Renal effects and vascular reactivity induced by Tityus serrulatus venom.

Tityus serrulatus, popularly known as yellow scorpion, is one of the most studied scorpion species in South America and its venom has supplied some highly active molecules. The effects of T. serrulatus venom upon the renal physiology in human showed increased renal parameters, urea and creatinine. However, in perfused rat kidney the effects were not tested until now. Isolated kidneys from Wistar rats, weighing 240-280 g, were perfused with Krebs-Henseleit solution containing 6% (g weight) of previously dialysed bovine serum albumin.
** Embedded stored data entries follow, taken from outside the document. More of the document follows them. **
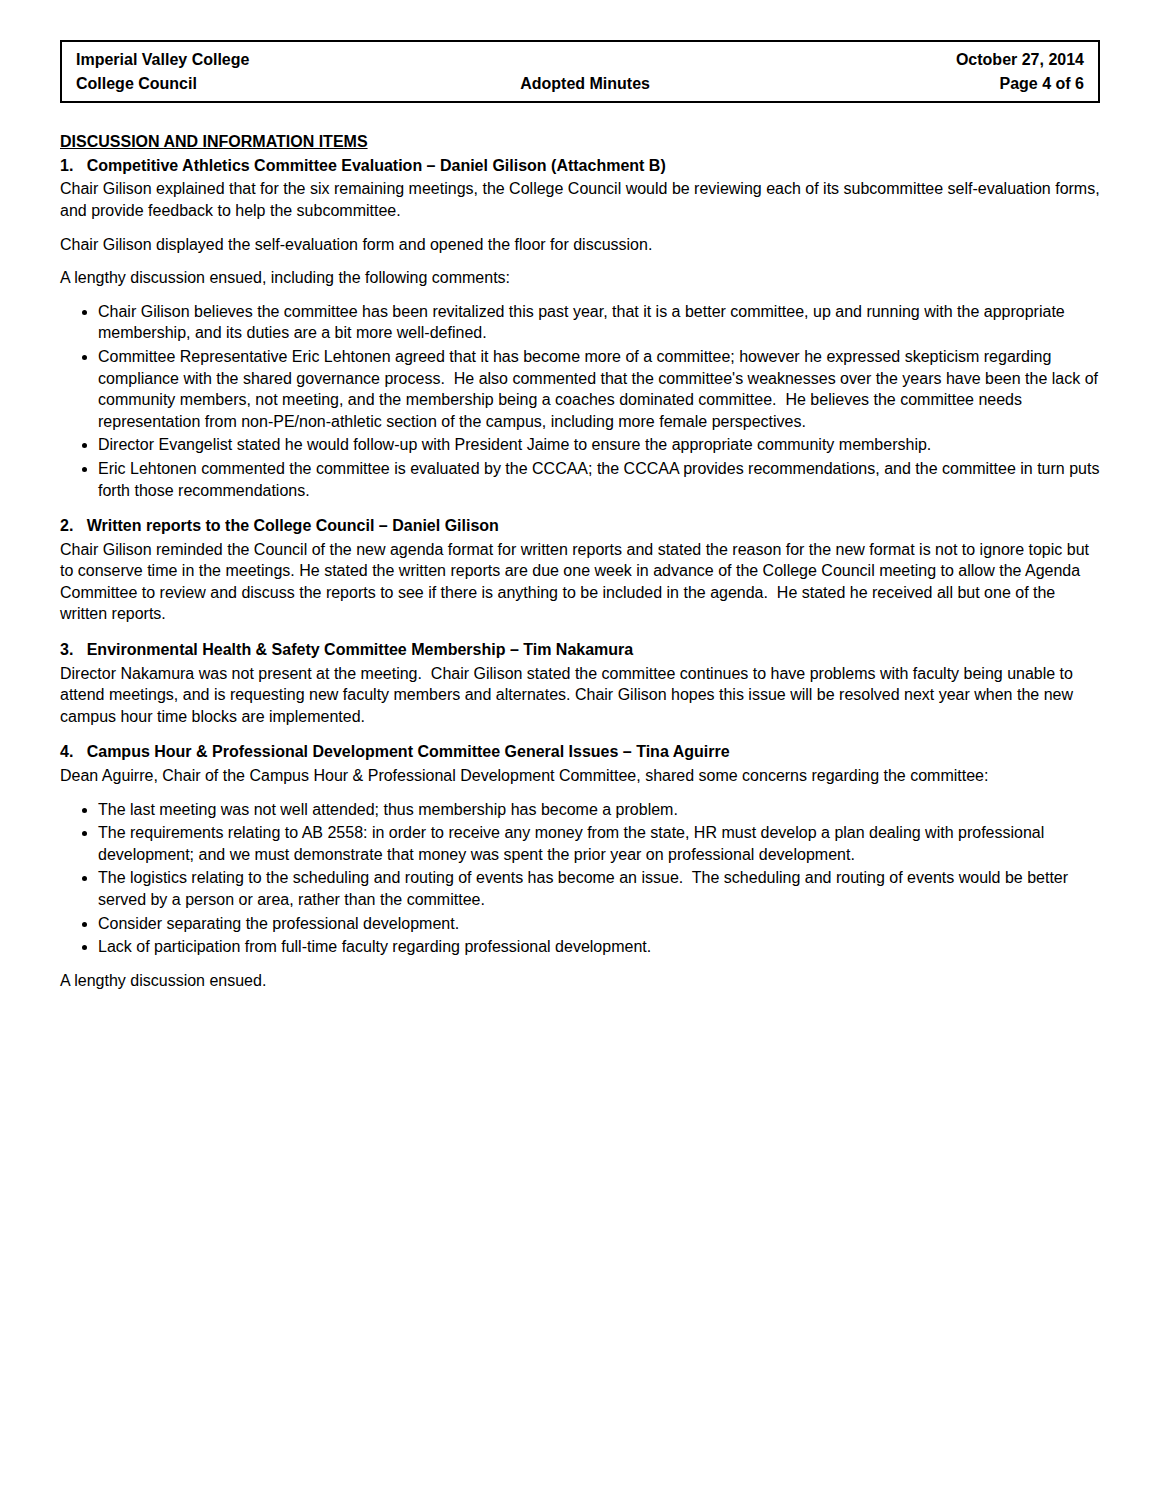| Imperial Valley College | | October 27, 2014 |
| College Council | Adopted Minutes | Page 4 of 6 |
DISCUSSION AND INFORMATION ITEMS
1. Competitive Athletics Committee Evaluation – Daniel Gilison (Attachment B)
Chair Gilison explained that for the six remaining meetings, the College Council would be reviewing each of its subcommittee self-evaluation forms, and provide feedback to help the subcommittee.
Chair Gilison displayed the self-evaluation form and opened the floor for discussion.
A lengthy discussion ensued, including the following comments:
Chair Gilison believes the committee has been revitalized this past year, that it is a better committee, up and running with the appropriate membership, and its duties are a bit more well-defined.
Committee Representative Eric Lehtonen agreed that it has become more of a committee; however he expressed skepticism regarding compliance with the shared governance process. He also commented that the committee's weaknesses over the years have been the lack of community members, not meeting, and the membership being a coaches dominated committee. He believes the committee needs representation from non-PE/non-athletic section of the campus, including more female perspectives.
Director Evangelist stated he would follow-up with President Jaime to ensure the appropriate community membership.
Eric Lehtonen commented the committee is evaluated by the CCCAA; the CCCAA provides recommendations, and the committee in turn puts forth those recommendations.
2. Written reports to the College Council – Daniel Gilison
Chair Gilison reminded the Council of the new agenda format for written reports and stated the reason for the new format is not to ignore topic but to conserve time in the meetings. He stated the written reports are due one week in advance of the College Council meeting to allow the Agenda Committee to review and discuss the reports to see if there is anything to be included in the agenda. He stated he received all but one of the written reports.
3. Environmental Health & Safety Committee Membership – Tim Nakamura
Director Nakamura was not present at the meeting. Chair Gilison stated the committee continues to have problems with faculty being unable to attend meetings, and is requesting new faculty members and alternates. Chair Gilison hopes this issue will be resolved next year when the new campus hour time blocks are implemented.
4. Campus Hour & Professional Development Committee General Issues – Tina Aguirre
Dean Aguirre, Chair of the Campus Hour & Professional Development Committee, shared some concerns regarding the committee:
The last meeting was not well attended; thus membership has become a problem.
The requirements relating to AB 2558: in order to receive any money from the state, HR must develop a plan dealing with professional development; and we must demonstrate that money was spent the prior year on professional development.
The logistics relating to the scheduling and routing of events has become an issue. The scheduling and routing of events would be better served by a person or area, rather than the committee.
Consider separating the professional development.
Lack of participation from full-time faculty regarding professional development.
A lengthy discussion ensued.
The effects of T. serrulatus venom were studied on the perfusion pressure (PP), renal vascular resistance (RVR), urinary flow (UF), glomerular filtration rate (GFR), sodium tubular transport (%TNa+), potassium tubular transport (%TK+) and chloride tubular transport (%TCl-). Tityus serrulatus venom (TsV; 10 microg/mL) was added to the system 30 min after the beginning of each experiment (n=6). This 30 min period was used as an internal control. The mesenteric bed was perfused with Krebs solution kept warm at 37 degrees C by a constant flow (4 mL/min), while the variable perfusion pressure was measured by means of a pressure transducer. The direct vascular effects of TsV (10 microg/mL/min; n=6), infused at a constant rate (0.1 mL/min), were examined and compared to the infusion of the vehicle alone at the same rate. TsV increased PP (PP30'=127.8+/-0.69 vs PP60'=154.2+/-14 mmHg*, *p<0.05) and RVR (RVR30'=6.29+/-0.25 vs RVR60'=8.03+/-0.82 mmHg/mLg(-1)min(-1)*, *p<0.05), decreased GFR (GFR30'=0.58+/-0.02 vs GFR60'=0.46+/-0.01mLg(-1)min(-1)*, *p<0.05) and UF (UF30'=0.135+/-0.001 vs UF60'=0.114+/-0.003mLg(-1)min(-1)*, *p<0.05). Tubular transport was not affected during the whole experimental period (120 min). On the other hand, the infusion of TsV (10 microg/mL/min) increased the basal perfusion pressure of isolated arteriolar mesenteric bed (basal pressure: 74.17+/-3.42 vs TsV 151.8+/-17.82 mmHg*, *p<0.05). TsV affects renal haemodynamics probably by a direct vasoconstrictor action leading to decreased renal flow.